Distributed systems are often used to collect, access, and manipulate large data sets. For example, the database systems described earlier in the chapter can operate over datasets that are stored across multiple machines. No single machine may contain the data necessary to respond to a query, and so communication is required to service requests.
This section investigates a typical big data processing scenario in which a data set too large to be processed by a single machine is instead distributed among many machines, each of which process a portion of the dataset. The result of processing must often be aggregated across machines, so that results from one machine's computation can be combined with others. To coordinate this distributed data processing, we will discuss a programming framework called MapReduce.
Creating a distributed data processing application with MapReduce combines many of the ideas presented throughout this text. An application is expressed in terms of pure functions that are used to map over a large dataset and then to reduce the mapped sequences of values into a final result.

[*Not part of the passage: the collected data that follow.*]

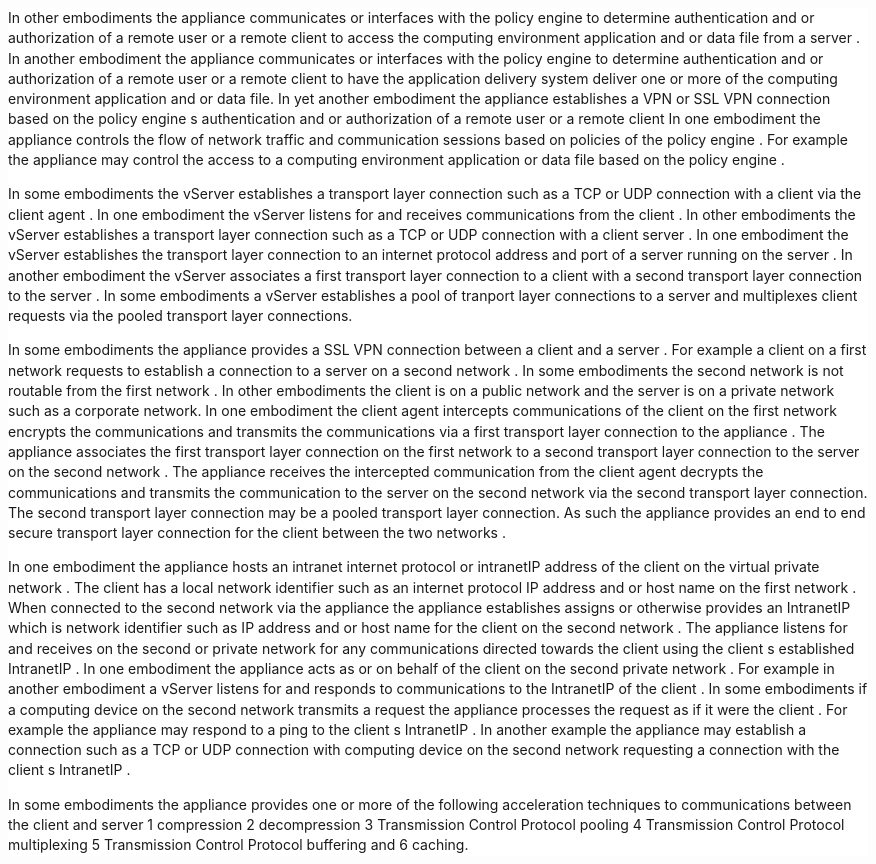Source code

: In other embodiments the appliance communicates or interfaces with the policy engine to determine authentication and or authorization of a remote user or a remote client to access the computing environment application and or data file from a server . In another embodiment the appliance communicates or interfaces with the policy engine to determine authentication and or authorization of a remote user or a remote client to have the application delivery system deliver one or more of the computing environment application and or data file. In yet another embodiment the appliance establishes a VPN or SSL VPN connection based on the policy engine s authentication and or authorization of a remote user or a remote client In one embodiment the appliance controls the flow of network traffic and communication sessions based on policies of the policy engine . For example the appliance may control the access to a computing environment application or data file based on the policy engine .

In some embodiments the vServer establishes a transport layer connection such as a TCP or UDP connection with a client via the client agent . In one embodiment the vServer listens for and receives communications from the client . In other embodiments the vServer establishes a transport layer connection such as a TCP or UDP connection with a client server . In one embodiment the vServer establishes the transport layer connection to an internet protocol address and port of a server running on the server . In another embodiment the vServer associates a first transport layer connection to a client with a second transport layer connection to the server . In some embodiments a vServer establishes a pool of tranport layer connections to a server and multiplexes client requests via the pooled transport layer connections.

In some embodiments the appliance provides a SSL VPN connection between a client and a server . For example a client on a first network requests to establish a connection to a server on a second network . In some embodiments the second network is not routable from the first network . In other embodiments the client is on a public network and the server is on a private network such as a corporate network. In one embodiment the client agent intercepts communications of the client on the first network encrypts the communications and transmits the communications via a first transport layer connection to the appliance . The appliance associates the first transport layer connection on the first network to a second transport layer connection to the server on the second network . The appliance receives the intercepted communication from the client agent decrypts the communications and transmits the communication to the server on the second network via the second transport layer connection. The second transport layer connection may be a pooled transport layer connection. As such the appliance provides an end to end secure transport layer connection for the client between the two networks .

In one embodiment the appliance hosts an intranet internet protocol or intranetIP address of the client on the virtual private network . The client has a local network identifier such as an internet protocol IP address and or host name on the first network . When connected to the second network via the appliance the appliance establishes assigns or otherwise provides an IntranetIP which is network identifier such as IP address and or host name for the client on the second network . The appliance listens for and receives on the second or private network for any communications directed towards the client using the client s established IntranetIP . In one embodiment the appliance acts as or on behalf of the client on the second private network . For example in another embodiment a vServer listens for and responds to communications to the IntranetIP of the client . In some embodiments if a computing device on the second network transmits a request the appliance processes the request as if it were the client . For example the appliance may respond to a ping to the client s IntranetIP . In another example the appliance may establish a connection such as a TCP or UDP connection with computing device on the second network requesting a connection with the client s IntranetIP .

In some embodiments the appliance provides one or more of the following acceleration techniques to communications between the client and server 1 compression 2 decompression 3 Transmission Control Protocol pooling 4 Transmission Control Protocol multiplexing 5 Transmission Control Protocol buffering and 6 caching.

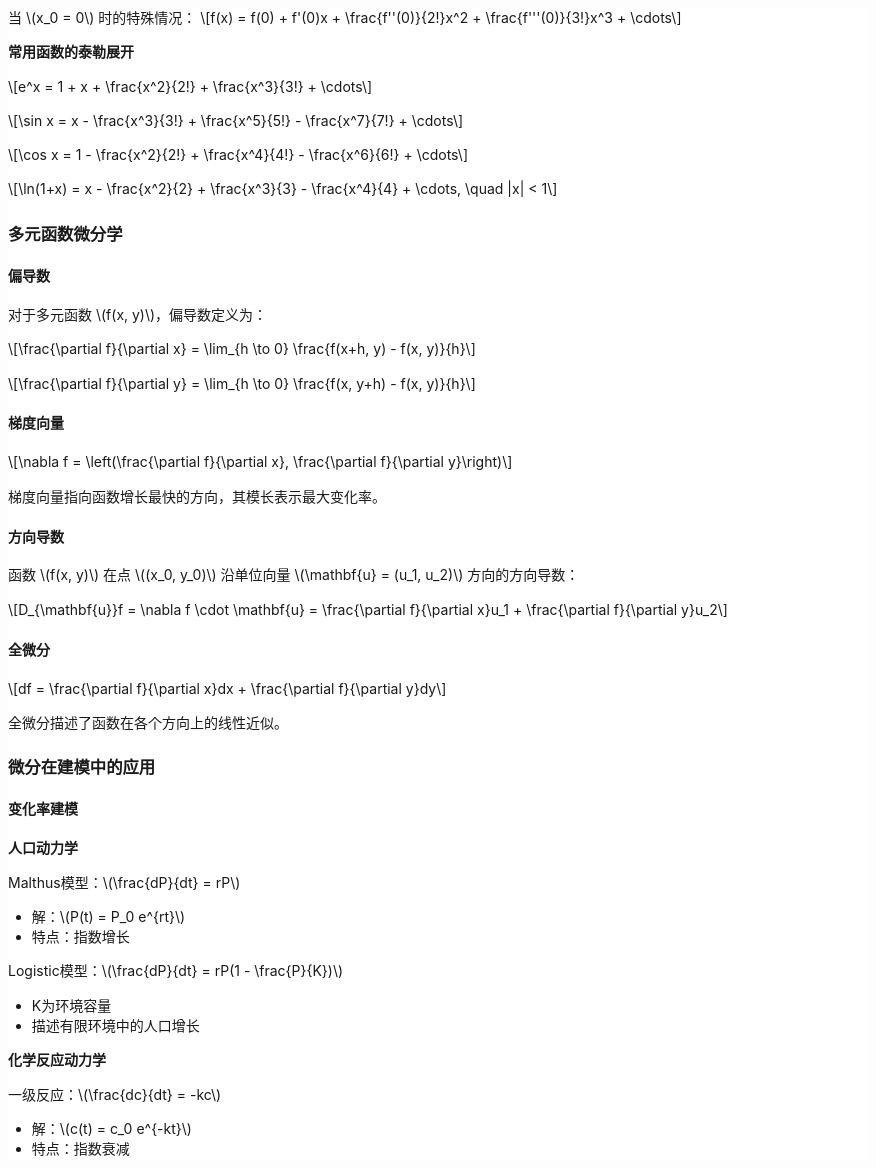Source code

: 当 \\(x_0 = 0\\) 时的特殊情况：
\\[f(x) = f(0) + f'(0)x + \frac{f''(0)}{2!}x^2 + \frac{f'''(0)}{3!}x^3 + \cdots\\]

**常用函数的泰勒展开**

\\[e^x = 1 + x + \frac{x^2}{2!} + \frac{x^3}{3!} + \cdots\\]

\\[\sin x = x - \frac{x^3}{3!} + \frac{x^5}{5!} - \frac{x^7}{7!} + \cdots\\]

\\[\cos x = 1 - \frac{x^2}{2!} + \frac{x^4}{4!} - \frac{x^6}{6!} + \cdots\\]

\\[\ln(1+x) = x - \frac{x^2}{2} + \frac{x^3}{3} - \frac{x^4}{4} + \cdots, \quad |x| < 1\\]

### 多元函数微分学

#### 偏导数

对于多元函数 \\(f(x, y)\\)，偏导数定义为：

\\[\frac{\partial f}{\partial x} = \lim_{h \to 0} \frac{f(x+h, y) - f(x, y)}{h}\\]

\\[\frac{\partial f}{\partial y} = \lim_{h \to 0} \frac{f(x, y+h) - f(x, y)}{h}\\]

#### 梯度向量

\\[\nabla f = \left(\frac{\partial f}{\partial x}, \frac{\partial f}{\partial y}\right)\\]

梯度向量指向函数增长最快的方向，其模长表示最大变化率。

#### 方向导数

函数 \\(f(x, y)\\) 在点 \\((x_0, y_0)\\) 沿单位向量 \\(\mathbf{u} = (u_1, u_2)\\) 方向的方向导数：

\\[D_{\mathbf{u}}f = \nabla f \cdot \mathbf{u} = \frac{\partial f}{\partial x}u_1 + \frac{\partial f}{\partial y}u_2\\]

#### 全微分

\\[df = \frac{\partial f}{\partial x}dx + \frac{\partial f}{\partial y}dy\\]

全微分描述了函数在各个方向上的线性近似。

### 微分在建模中的应用

#### 变化率建模

**人口动力学**

Malthus模型：\\(\frac{dP}{dt} = rP\\)
- 解：\\(P(t) = P_0 e^{rt}\\)
- 特点：指数增长

Logistic模型：\\(\frac{dP}{dt} = rP(1 - \frac{P}{K})\\)
- K为环境容量
- 描述有限环境中的人口增长

**化学反应动力学**

一级反应：\\(\frac{dc}{dt} = -kc\\)
- 解：\\(c(t) = c_0 e^{-kt}\\)
- 特点：指数衰减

Familiar concepts from functional programming are used to maximal advantage in a MapReduce program. MapReduce requires that the functions used to map and reduce the data be pure functions. In general, a program expressed only in terms of pure functions has considerable flexibility in how it is executed. Sub-expressions can be computed in arbitrary order and in parallel without affecting the final result. A MapReduce application evaluates many pure functions in parallel, reordering computations to be executed efficiently in a distributed system.
The principal advantage of MapReduce is that it enforces a separation of concerns between two parts of a distributed data processing application:
- The map and reduce functions that process data and combine results.
- The communication and coordination between machines.
The coordination mechanism handles many issues that arise in distributed computing, such as machine failures, network failures, and progress monitoring. While managing these issues introduces some complexity in a MapReduce application, none of that complexity is exposed to the application developer. Instead, building a MapReduce application only requires specifying the map and reduce functions in (1) above; the challenges of distributed computation are hidden via abstraction.